La partie patronale semble bien ne rien comprendre! Les membres de notre équipe de négociation n’accepteront aucune proposition qui entraînerait, selon eux, une régression de nos conditions de travail. Nos membres travaillent sans relâche pour que cet aéroport soit sécuritaire et ne présente aucun danger à la santé des voyageurs. Il est grand temps que cet employeur démontre à nos membres le même niveau d’engagement et de respect.

Les revendications contractuelles avancées par l’équipe sont tout à fait raisonnables. En tête de liste vient le Programme d’aide aux employé(e)s (PAE) qui donne à nos membres diverses options de conseils professionnels et de services consultatifs s’ils en ont besoin.

Il est déconcertant et inexplicable que l’employeur ne puisse voir la valeur de ce PAE qui est, par définition, un programme axé sur le bien-être dans le milieu de travail, ayant pour but d’améliorer cet environnement. Il est évident qu’une main-d’œuvre à la fois heureuse et en bonne santé ne peut être que productive et positive.

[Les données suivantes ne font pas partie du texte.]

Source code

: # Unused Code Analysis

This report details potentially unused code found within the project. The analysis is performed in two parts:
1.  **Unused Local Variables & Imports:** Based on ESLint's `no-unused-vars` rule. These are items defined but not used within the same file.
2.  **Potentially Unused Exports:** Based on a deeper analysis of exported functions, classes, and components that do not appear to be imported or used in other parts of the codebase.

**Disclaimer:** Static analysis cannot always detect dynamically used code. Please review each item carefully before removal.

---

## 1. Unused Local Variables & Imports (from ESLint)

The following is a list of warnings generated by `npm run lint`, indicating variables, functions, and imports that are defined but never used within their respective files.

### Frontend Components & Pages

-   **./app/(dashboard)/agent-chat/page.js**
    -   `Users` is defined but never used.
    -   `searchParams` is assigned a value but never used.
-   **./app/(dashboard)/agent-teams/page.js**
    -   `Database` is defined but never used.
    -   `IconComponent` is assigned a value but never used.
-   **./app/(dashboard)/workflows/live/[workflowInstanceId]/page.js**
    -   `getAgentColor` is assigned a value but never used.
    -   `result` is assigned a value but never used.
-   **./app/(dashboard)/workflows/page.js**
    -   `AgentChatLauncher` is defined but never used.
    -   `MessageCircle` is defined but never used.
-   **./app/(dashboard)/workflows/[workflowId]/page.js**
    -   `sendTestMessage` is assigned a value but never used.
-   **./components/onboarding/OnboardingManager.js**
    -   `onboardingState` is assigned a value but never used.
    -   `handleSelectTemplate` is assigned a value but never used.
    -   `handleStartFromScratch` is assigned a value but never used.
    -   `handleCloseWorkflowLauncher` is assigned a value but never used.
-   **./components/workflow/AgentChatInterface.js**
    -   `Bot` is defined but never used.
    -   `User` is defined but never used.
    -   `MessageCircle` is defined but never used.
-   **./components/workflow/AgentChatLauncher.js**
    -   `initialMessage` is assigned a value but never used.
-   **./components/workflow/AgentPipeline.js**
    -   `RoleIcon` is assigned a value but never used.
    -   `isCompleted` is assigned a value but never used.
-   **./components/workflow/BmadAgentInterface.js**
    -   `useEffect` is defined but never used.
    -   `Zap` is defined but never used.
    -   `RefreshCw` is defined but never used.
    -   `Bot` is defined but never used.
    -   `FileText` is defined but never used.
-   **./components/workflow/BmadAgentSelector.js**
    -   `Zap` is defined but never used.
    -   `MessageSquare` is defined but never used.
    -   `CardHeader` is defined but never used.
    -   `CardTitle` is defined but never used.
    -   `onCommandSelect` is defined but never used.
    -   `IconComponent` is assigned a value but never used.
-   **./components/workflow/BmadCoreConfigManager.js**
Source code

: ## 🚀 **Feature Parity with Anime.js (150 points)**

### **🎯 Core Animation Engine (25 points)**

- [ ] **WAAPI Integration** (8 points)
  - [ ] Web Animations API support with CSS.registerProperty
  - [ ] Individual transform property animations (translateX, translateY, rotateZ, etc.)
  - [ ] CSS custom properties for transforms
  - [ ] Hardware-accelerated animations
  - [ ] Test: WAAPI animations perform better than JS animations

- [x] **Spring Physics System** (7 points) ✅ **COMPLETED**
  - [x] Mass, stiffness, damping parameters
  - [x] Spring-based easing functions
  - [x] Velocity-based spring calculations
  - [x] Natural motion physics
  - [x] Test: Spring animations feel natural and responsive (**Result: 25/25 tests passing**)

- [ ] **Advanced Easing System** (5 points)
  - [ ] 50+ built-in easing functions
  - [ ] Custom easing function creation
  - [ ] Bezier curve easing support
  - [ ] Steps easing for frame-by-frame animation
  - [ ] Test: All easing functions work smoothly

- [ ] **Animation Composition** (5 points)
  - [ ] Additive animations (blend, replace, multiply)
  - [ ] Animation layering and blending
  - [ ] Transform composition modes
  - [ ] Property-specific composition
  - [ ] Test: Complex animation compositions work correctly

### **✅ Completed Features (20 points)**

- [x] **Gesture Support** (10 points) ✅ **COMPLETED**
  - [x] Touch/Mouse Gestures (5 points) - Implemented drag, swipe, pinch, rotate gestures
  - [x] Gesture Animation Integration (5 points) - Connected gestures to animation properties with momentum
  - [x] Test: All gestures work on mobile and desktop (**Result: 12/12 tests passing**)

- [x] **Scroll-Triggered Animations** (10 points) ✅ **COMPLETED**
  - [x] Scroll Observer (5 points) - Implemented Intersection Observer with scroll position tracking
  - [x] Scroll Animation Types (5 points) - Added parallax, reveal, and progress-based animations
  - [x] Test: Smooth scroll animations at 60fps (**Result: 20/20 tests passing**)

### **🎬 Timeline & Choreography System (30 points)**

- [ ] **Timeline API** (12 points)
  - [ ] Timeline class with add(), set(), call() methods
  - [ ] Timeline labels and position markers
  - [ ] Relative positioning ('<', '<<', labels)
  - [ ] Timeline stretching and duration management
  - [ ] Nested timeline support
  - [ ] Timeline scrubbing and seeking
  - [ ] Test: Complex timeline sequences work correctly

En deux mots, l’aéroport serait gagnant sur toute la ligne !

Un autre aspect est tout aussi déconcertant est le refus de l’employeur de reconnaître que les employés qui ont suivi une formation pour lutter contre les incendies, qui sont recrutés en cette capacité et dont le travail consiste à utiliser les outils nécessaires pour éteindre ces incendies (dont un camion spécialement conçu pour la lutte contre les incendies) sont bel et bien des pompiers et pompières!

Nous parlons ici de membres qui sont prêts à risquer leur propre vie pour sauver celle des voyageurs, et pourtant cet employeur ne peut même pas attribuer à leur travail le titre qui leur revient.

Avons-nous besoin d’un Capitaine Lapalissade pour dire ce qui semble évident ?

Il s’agit de pompiers et de pompières. Point final!

Ces derniers méritent tout le respect qu’il leur revient – et non pas les mesquineries que l’employeur leur jette au visage. L’UCET n’acceptera rien d’autre.

Il est plus que grand temps pour l’employeur de commencer à négocier de bonne foi. Il pourrait très bien le faire en créant un milieu de travail où la santé mentale serait la priorité et les employés sont valorisés comme il se doit pour le travail fondamental qu’ils font.